Occasional celluloid musings from BarryG

Thursday 8 April 2010

44 inch chest

If nothing else ensures the memorability of 44 Inch Chest, it will be its world-record usage of the word "cunt". It romped home ahead of "fuck".


Many Londoners, not just Cockneys, who were raised on the wrong side of the tracks, or need to convince their world that they were, love the cunt as a noun, adjective, sound and symbol. It's crude and guttural, a worthy word to describe supposedly macho males' attitude towards women.

It's the film's dominant linguistic gift to the quintet of top-flight Brit movie actors who play a gang of ageing London mates. Four of them have gathered in a boarded-up house to provide solace for poor old Colin, whose wife has fallen in love and bed with another man. Worse yet, he's just a waiter and he's French. So they've grabbed him, popped him in a wardrobe, and are discussing Colin's shattered ego, the wife's sin and the lover's imminent murder.

The plot potential shines. This could have been an edge-of-the-seat study of murderous foul-mouthed oddball gangster types, a la Mamet, Pinter or Tarentino. Moments of black comedy suggest the two screenwriters may have been influenced by Joe Orton too. Sadly, their best model should have been their own nastily clever Sexy Beast.
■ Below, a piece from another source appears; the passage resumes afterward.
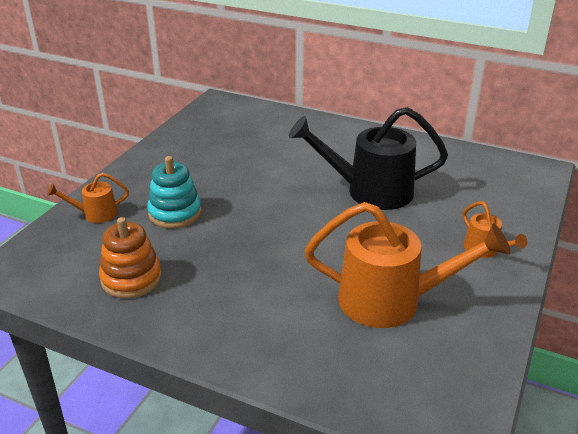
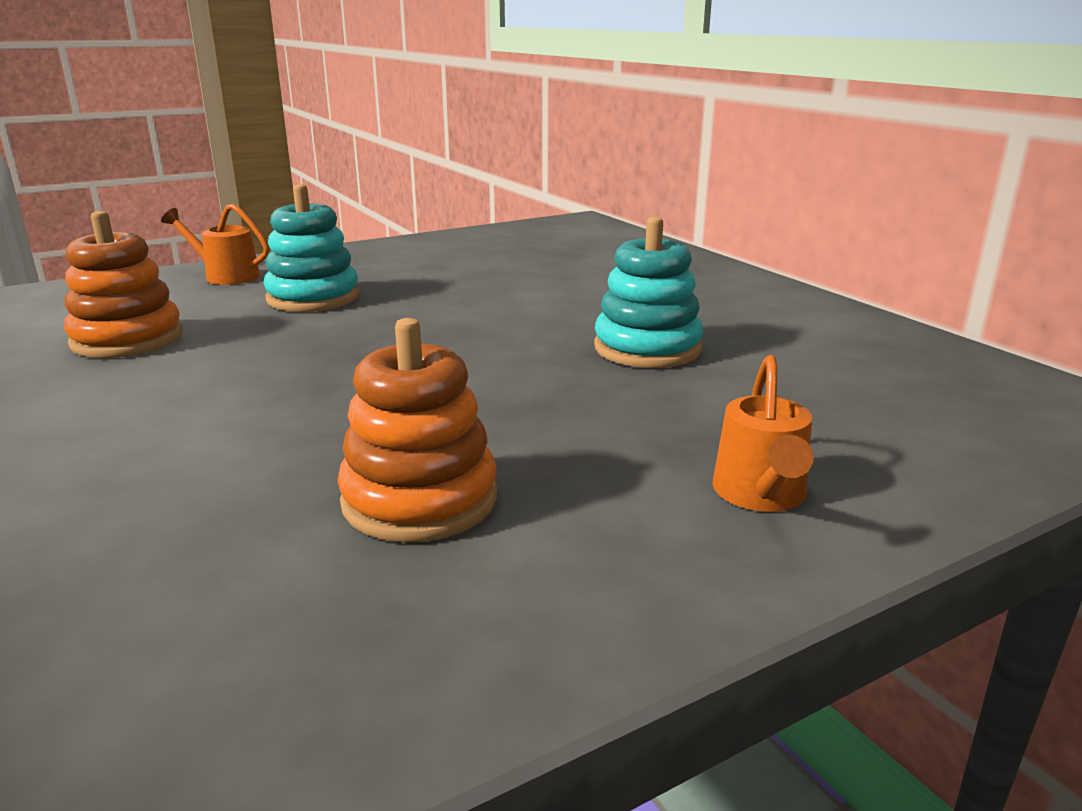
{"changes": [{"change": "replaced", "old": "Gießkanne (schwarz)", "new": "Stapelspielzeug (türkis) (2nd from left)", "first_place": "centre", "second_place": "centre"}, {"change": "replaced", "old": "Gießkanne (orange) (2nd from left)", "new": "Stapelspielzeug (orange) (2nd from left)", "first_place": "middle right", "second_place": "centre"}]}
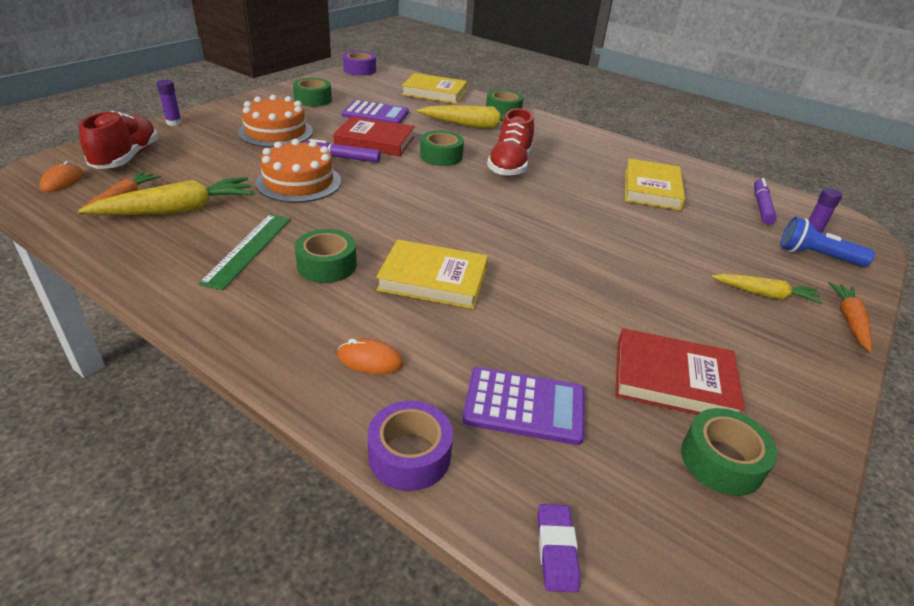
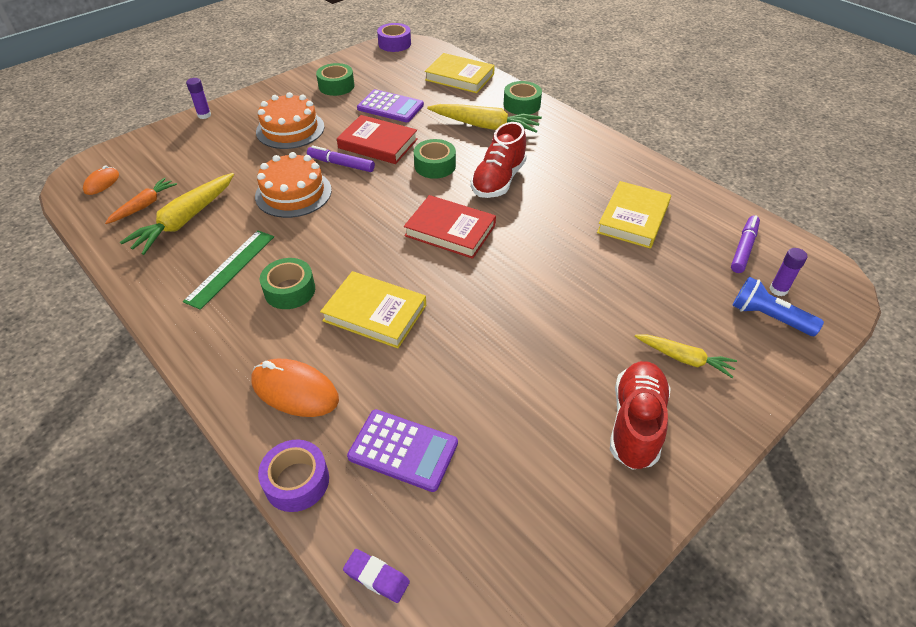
{"changes": [{"change": "moved", "old": "Schuh (rot) (1st from left in the first image)", "new": "Schuh (rot) (2nd from left)", "first_place": "top left", "second_place": "middle right"}, {"change": "turned", "old": "Karotte (gelb) (1st from left)", "first_place": "top left", "second_place": "middle left", "degrees": 135}, {"change": "resized", "old": "Computermaus (orange) (2nd from left)", "first_place": "centre", "second_place": "middle left", "factor": 1.75}, {"change": "turned", "old": "Radiergummi (lila)", "first_place": "bottom centre", "second_place": "bottom centre", "degrees": -75}, {"change": "moved", "old": "Buch (rot) (2nd from left)", "first_place": "middle right", "second_place": "centre"}, {"change": "removed", "old": "Klebeband (grün) (5th from left)", "first_place": "bottom right"}, {"change": "removed", "old": "Karotte (orange) (2nd from left)", "first_place": "middle right"}]}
Ben Kingsley's psychopathic gangster made that menacing movie unforgettable. That time around, Ray Winstone was the good-hearted Costa Brava retiree trying to pull wool over the eyes of an evil godfather in London (Ian McShane). This time, Winstone is the central figure of manic emotions and McShane is a smarmy macho homosexual. Alongside them, John Hurt channels the ghost of Wilfred Brambell's Steptoe father, chewing the scenery as a bigoted old-timer with ill-fitting dentures. Stephen Dillane snarls viperishly as another pal, and the assembly of stereotypical characters is completed by Tom Wilkinson, who cares for his mum and nurses Colin's rage.

Unfortunately, Colin isn't credible either as a mentally-disturbed grieving husband (suffering from an overdose of flashback scenes with Joanne Whalley) or as a presumed leading gang figure. His character fluctuates from apoplexy to tears, from simple-mindedness to semi-philosophical self-doubt. Bearded and hollow-eyed, Winstone does his best for a very talkative movie that should have been a stage play.

The lead roles, and a cameo for arch-scene-stealer Stephen Berkoff, provide a sound-and-fury pageant of melodramatic acting techniques. They may not signify much as a drama, social study or commentary on male chauvinism, but the actors, their accents, eye-rolling and cuntly cusses are fun to behold and be heard.